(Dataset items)
---*---

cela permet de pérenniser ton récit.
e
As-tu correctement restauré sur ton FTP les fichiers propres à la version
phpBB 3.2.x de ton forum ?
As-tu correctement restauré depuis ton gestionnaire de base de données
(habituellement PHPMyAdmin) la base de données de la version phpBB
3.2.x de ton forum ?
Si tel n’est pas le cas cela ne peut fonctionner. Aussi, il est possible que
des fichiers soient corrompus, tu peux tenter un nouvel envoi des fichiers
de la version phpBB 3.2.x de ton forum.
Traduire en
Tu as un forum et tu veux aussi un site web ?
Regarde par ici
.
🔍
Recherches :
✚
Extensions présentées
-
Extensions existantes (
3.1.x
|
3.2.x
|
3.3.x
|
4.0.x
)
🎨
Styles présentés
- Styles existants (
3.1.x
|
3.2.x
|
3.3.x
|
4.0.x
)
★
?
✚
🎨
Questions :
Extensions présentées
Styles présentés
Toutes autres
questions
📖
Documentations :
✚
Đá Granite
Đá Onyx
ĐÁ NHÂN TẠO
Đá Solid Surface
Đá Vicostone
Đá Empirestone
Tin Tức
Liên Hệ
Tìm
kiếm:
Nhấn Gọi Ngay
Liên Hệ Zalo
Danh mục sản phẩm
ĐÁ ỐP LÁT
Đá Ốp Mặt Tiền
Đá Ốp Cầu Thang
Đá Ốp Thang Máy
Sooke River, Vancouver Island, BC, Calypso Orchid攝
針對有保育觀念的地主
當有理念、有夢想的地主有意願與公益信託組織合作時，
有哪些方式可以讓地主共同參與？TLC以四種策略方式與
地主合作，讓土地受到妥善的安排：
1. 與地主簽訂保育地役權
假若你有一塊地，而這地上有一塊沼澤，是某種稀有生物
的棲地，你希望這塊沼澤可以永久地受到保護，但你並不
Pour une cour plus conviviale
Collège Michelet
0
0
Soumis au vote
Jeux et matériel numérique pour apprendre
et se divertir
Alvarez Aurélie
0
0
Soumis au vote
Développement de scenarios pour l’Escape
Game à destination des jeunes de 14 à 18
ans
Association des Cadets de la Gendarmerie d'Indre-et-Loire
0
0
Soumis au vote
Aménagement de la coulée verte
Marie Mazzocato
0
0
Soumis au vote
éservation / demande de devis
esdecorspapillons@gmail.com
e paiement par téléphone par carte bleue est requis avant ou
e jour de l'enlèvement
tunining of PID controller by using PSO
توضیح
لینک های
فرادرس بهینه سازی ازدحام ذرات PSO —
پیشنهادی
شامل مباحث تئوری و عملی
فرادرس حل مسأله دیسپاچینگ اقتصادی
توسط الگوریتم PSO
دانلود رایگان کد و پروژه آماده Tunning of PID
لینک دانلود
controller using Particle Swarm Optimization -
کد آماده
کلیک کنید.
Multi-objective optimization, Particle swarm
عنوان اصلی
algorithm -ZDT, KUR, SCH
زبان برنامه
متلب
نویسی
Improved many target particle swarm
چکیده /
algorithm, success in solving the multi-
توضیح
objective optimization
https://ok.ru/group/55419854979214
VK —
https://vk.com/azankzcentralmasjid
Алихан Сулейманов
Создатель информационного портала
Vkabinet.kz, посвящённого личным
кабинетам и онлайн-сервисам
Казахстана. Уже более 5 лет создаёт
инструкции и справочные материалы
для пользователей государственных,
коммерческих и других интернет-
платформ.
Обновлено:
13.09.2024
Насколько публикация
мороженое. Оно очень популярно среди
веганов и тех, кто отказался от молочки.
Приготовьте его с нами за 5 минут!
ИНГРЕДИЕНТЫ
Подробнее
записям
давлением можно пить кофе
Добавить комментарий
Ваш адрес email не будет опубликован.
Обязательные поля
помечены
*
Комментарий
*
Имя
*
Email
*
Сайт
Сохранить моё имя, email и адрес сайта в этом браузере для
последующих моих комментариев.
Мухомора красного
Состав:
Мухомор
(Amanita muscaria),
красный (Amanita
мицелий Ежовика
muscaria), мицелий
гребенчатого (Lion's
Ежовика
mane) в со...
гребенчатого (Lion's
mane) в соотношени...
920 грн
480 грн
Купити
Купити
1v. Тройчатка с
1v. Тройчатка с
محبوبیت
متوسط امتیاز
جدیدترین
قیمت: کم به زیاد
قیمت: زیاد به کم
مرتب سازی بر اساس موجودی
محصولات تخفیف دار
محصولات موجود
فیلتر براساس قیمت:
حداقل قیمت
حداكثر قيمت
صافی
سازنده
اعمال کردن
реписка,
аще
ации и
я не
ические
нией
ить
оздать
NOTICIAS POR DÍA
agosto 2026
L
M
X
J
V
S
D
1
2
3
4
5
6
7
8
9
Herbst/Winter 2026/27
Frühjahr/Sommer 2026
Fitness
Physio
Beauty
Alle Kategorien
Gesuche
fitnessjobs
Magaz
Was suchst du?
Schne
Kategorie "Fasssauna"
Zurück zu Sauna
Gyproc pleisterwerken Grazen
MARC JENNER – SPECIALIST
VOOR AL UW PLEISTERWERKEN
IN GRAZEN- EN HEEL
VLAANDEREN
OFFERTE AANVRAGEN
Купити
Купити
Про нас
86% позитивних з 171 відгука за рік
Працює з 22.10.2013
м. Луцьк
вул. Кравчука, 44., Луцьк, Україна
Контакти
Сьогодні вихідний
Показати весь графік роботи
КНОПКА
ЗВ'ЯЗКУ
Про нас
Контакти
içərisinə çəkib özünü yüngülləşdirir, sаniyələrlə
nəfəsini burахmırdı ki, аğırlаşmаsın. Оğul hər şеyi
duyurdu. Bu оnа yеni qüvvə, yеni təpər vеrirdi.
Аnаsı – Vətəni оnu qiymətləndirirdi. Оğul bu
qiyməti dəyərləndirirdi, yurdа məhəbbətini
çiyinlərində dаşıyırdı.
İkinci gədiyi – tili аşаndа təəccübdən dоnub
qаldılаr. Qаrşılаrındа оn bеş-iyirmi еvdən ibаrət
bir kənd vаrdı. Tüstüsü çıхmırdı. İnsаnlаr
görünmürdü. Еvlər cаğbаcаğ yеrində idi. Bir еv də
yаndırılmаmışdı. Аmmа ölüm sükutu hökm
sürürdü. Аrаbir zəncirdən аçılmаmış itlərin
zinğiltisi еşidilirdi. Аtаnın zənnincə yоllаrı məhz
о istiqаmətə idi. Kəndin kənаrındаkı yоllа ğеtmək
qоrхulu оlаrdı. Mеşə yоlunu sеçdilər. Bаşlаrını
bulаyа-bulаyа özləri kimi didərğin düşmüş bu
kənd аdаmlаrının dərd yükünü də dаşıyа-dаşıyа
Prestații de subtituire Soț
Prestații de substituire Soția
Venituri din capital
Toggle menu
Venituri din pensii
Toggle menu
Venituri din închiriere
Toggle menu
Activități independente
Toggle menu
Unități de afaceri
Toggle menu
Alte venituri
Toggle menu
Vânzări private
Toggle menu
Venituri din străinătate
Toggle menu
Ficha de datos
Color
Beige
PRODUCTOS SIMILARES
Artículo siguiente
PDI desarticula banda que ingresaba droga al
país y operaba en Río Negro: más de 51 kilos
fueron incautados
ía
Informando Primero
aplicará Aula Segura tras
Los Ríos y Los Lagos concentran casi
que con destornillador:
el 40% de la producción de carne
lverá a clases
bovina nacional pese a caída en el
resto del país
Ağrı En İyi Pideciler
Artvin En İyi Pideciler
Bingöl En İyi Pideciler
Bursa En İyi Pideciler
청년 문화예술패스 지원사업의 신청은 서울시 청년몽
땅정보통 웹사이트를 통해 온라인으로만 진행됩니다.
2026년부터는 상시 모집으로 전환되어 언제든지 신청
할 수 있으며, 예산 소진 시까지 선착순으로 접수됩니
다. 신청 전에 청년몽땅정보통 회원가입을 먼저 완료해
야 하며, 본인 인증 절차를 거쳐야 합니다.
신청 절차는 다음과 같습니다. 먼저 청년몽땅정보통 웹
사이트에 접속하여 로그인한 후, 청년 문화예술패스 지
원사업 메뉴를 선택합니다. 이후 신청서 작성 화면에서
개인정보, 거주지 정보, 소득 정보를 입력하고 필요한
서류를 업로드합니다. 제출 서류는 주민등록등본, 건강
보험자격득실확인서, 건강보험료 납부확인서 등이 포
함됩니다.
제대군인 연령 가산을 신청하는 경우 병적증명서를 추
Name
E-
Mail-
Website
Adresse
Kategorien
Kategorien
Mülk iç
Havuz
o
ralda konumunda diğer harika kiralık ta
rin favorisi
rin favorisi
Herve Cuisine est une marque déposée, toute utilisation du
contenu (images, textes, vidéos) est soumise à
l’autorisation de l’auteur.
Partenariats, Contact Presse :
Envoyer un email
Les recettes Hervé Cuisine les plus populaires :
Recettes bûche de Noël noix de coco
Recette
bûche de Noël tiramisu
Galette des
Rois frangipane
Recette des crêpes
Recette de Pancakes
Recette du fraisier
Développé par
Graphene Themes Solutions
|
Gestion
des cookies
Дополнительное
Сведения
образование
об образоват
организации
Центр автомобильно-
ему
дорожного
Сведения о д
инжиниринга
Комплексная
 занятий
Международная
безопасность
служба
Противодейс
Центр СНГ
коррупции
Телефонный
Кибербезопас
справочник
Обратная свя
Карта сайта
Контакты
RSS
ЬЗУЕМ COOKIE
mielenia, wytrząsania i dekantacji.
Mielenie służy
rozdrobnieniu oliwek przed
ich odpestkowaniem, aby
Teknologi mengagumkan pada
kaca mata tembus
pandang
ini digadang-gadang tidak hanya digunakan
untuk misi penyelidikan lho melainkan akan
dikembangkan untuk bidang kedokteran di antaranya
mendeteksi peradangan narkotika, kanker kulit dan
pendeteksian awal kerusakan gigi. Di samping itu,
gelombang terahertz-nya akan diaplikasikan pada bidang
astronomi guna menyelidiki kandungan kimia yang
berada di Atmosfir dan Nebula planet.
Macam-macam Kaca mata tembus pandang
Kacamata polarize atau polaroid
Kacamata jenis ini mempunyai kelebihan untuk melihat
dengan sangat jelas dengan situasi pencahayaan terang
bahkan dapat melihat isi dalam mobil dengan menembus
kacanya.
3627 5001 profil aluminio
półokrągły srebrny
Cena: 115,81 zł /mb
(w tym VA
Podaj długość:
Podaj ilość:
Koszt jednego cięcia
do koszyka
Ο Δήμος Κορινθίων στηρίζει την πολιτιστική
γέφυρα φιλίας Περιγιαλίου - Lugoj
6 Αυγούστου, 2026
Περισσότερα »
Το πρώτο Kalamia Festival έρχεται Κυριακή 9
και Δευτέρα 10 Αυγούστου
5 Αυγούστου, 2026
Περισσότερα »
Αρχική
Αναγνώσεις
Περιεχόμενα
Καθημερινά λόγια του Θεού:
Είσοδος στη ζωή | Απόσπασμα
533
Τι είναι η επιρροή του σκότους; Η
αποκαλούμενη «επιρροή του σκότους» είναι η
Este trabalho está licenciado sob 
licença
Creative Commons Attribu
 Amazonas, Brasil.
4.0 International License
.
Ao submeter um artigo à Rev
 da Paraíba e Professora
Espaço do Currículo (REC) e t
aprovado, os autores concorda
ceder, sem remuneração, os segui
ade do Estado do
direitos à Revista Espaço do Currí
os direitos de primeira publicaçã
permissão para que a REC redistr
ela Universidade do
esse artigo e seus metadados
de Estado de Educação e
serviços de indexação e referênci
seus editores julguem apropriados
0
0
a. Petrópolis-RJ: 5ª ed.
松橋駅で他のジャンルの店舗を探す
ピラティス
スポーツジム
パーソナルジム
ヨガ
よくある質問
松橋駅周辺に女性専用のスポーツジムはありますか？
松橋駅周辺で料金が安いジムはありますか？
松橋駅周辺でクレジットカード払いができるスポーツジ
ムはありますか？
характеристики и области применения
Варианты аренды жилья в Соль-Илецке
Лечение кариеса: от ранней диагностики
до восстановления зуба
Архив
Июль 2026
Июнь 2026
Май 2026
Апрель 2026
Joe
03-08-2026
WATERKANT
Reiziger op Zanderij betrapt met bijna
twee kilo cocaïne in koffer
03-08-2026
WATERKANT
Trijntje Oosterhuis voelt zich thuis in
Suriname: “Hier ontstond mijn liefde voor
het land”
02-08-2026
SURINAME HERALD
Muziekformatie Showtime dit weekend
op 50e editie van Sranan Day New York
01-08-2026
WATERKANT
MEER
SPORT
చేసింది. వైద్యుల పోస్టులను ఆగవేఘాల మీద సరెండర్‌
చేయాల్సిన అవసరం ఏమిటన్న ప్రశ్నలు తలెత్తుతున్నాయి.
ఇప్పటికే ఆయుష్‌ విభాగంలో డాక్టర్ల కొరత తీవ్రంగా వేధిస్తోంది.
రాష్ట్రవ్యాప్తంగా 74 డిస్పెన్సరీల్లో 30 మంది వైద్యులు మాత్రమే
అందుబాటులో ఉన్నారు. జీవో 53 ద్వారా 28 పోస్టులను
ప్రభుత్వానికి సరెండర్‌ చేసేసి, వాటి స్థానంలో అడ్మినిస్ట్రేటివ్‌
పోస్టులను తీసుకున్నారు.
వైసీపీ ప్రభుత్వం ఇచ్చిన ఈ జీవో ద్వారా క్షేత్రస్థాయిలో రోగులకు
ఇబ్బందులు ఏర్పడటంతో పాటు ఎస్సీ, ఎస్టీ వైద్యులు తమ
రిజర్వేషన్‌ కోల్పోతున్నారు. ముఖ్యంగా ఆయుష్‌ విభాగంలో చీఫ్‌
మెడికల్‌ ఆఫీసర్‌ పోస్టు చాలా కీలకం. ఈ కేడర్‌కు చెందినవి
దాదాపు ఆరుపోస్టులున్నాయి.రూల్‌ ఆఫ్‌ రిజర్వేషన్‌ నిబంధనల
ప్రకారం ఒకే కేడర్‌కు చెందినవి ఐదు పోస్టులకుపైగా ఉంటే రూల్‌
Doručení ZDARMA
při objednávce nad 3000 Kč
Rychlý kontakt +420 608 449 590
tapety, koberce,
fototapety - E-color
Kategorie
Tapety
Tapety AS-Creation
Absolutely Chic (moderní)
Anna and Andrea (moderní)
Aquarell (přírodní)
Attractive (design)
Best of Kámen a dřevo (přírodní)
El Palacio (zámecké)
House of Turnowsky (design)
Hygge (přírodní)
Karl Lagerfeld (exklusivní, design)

---*---

__Problem requirements__.
Filter the records above for lines containing the word "algorithm", and copy those lines.

__Final answer__.
algorithm -ZDT, KUR, SCH
algorithm, success in solving the multi-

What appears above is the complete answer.